> Data listing:
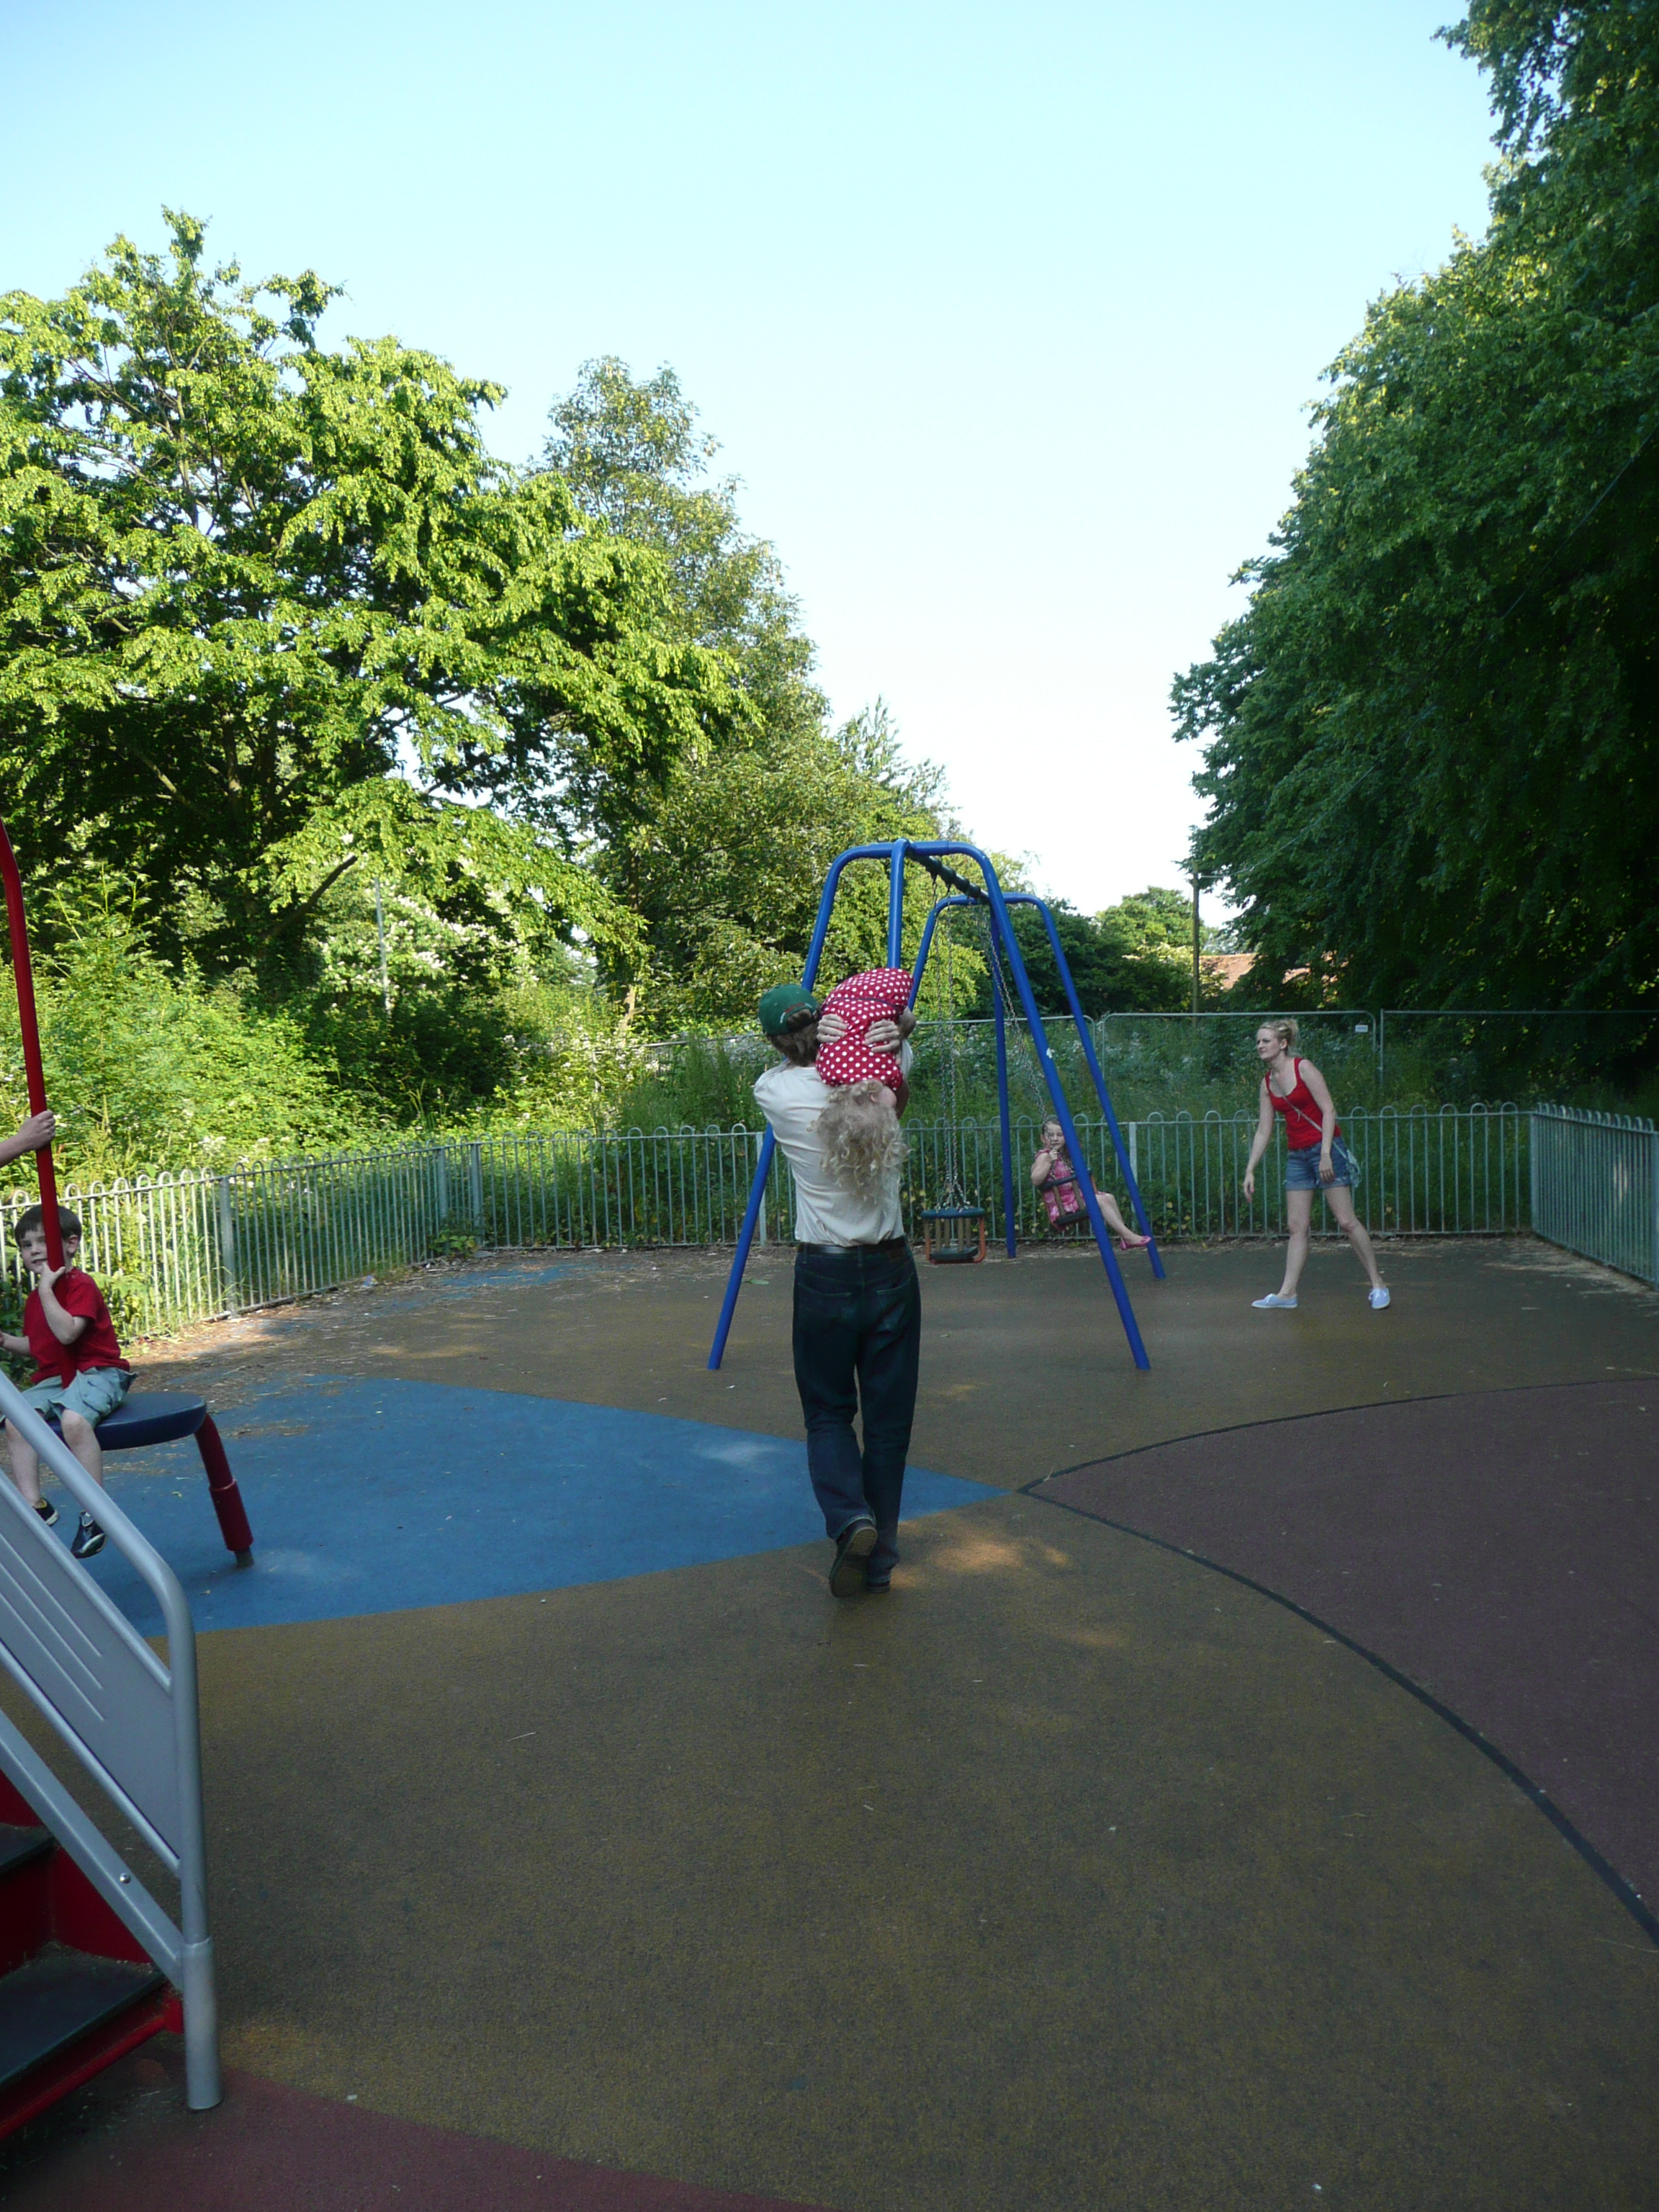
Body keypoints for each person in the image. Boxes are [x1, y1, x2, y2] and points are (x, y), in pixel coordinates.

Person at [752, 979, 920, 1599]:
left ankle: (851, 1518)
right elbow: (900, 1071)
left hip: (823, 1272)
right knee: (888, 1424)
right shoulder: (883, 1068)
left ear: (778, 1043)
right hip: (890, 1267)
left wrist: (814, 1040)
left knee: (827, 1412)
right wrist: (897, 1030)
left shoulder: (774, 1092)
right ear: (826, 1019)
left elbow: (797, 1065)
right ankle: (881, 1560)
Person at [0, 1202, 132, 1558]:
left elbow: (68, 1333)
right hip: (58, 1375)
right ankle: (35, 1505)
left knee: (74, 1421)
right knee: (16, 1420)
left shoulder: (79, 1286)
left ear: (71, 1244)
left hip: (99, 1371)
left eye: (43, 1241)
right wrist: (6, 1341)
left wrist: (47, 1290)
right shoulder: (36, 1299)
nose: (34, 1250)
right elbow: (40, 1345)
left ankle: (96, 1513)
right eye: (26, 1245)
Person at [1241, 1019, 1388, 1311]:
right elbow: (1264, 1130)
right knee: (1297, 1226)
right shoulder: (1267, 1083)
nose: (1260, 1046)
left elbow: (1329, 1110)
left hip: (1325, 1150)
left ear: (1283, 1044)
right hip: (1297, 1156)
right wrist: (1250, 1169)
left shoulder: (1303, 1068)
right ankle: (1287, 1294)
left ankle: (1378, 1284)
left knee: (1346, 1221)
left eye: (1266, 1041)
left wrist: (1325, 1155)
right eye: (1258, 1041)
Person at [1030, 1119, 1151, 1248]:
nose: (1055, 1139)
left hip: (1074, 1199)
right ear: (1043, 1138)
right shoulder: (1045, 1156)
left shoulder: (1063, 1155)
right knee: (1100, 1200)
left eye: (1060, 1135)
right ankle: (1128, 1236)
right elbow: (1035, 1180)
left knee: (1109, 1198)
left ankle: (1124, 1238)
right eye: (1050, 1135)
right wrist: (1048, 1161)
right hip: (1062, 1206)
==
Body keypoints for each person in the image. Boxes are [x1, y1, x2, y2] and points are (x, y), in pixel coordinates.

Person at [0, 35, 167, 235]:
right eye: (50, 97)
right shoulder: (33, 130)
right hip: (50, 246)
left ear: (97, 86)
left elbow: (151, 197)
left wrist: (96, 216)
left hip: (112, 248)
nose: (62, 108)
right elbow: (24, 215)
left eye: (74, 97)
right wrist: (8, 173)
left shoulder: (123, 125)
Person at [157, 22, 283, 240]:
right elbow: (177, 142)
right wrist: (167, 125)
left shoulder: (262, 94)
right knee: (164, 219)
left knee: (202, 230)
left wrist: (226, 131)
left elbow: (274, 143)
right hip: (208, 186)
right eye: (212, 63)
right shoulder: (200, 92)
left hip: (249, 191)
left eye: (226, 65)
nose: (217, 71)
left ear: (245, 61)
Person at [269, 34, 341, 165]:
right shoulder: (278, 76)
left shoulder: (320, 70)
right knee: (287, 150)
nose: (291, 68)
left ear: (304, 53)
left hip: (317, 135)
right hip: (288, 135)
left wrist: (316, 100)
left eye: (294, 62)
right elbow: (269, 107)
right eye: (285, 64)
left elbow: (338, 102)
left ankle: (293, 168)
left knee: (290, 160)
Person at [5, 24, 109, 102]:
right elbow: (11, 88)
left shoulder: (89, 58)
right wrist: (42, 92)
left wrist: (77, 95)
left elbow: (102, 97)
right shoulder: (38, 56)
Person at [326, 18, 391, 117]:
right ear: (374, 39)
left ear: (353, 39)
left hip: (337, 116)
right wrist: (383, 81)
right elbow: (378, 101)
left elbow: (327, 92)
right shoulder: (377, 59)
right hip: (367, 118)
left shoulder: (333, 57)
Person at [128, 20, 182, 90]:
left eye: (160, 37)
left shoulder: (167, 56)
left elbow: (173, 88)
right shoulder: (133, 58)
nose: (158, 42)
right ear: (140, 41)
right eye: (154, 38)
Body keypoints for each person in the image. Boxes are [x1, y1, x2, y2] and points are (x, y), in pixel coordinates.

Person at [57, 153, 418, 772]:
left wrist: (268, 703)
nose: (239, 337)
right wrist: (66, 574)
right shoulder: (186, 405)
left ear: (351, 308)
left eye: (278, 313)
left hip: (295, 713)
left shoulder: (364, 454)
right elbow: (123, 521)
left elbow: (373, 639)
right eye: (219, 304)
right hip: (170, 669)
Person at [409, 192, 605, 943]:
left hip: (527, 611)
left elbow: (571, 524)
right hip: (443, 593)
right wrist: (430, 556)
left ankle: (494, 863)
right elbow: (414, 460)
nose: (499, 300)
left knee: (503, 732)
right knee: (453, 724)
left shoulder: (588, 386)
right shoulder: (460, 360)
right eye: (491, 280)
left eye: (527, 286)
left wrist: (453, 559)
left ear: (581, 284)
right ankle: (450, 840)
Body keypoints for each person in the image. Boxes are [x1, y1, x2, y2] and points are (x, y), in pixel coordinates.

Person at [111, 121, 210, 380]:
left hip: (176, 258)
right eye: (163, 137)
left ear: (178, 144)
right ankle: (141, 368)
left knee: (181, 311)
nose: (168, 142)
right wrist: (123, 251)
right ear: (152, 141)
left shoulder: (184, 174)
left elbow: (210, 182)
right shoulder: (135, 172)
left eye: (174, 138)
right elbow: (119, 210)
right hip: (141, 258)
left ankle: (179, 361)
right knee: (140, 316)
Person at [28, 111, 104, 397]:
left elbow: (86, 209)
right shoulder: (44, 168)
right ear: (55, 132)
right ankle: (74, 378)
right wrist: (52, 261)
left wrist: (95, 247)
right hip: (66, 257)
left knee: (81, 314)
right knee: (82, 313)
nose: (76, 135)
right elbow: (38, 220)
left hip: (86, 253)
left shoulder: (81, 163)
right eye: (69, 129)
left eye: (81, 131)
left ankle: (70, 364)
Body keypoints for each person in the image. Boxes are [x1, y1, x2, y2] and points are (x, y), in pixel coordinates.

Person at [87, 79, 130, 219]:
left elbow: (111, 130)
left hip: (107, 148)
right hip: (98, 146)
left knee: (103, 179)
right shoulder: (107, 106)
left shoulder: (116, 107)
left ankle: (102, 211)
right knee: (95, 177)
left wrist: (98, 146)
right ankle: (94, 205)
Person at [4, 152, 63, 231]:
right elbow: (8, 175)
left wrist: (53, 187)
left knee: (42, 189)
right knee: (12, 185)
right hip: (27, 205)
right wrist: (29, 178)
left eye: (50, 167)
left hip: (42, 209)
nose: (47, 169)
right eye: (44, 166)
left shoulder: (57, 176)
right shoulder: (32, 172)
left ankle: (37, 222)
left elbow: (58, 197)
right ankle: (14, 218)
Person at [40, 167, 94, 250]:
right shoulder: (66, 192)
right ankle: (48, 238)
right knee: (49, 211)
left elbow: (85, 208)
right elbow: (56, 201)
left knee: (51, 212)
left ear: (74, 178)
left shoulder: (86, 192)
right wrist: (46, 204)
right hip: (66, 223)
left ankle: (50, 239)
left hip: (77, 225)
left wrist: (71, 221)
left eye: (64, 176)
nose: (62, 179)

> Task to complete: Where the line holding "left knee: (42, 189)" appears in the listing above, start reproducing exactly, and end with the line holding "nose: (62, 179)".

> Exercise response:
left knee: (42, 189)
right knee: (12, 185)
right hip: (27, 205)
right wrist: (29, 178)
left eye: (50, 167)
left hip: (42, 209)
nose: (47, 169)
right eye: (44, 166)
left shoulder: (57, 176)
right shoulder: (32, 172)
left ankle: (37, 222)
left elbow: (58, 197)
right ankle: (14, 218)
Person at [40, 167, 94, 250]:
right shoulder: (66, 192)
right ankle: (48, 238)
right knee: (49, 211)
left elbow: (85, 208)
right elbow: (56, 201)
left knee: (51, 212)
left ear: (74, 178)
left shoulder: (86, 192)
right wrist: (46, 204)
right hip: (66, 223)
left ankle: (50, 239)
left hip: (77, 225)
left wrist: (71, 221)
left eye: (64, 176)
nose: (62, 179)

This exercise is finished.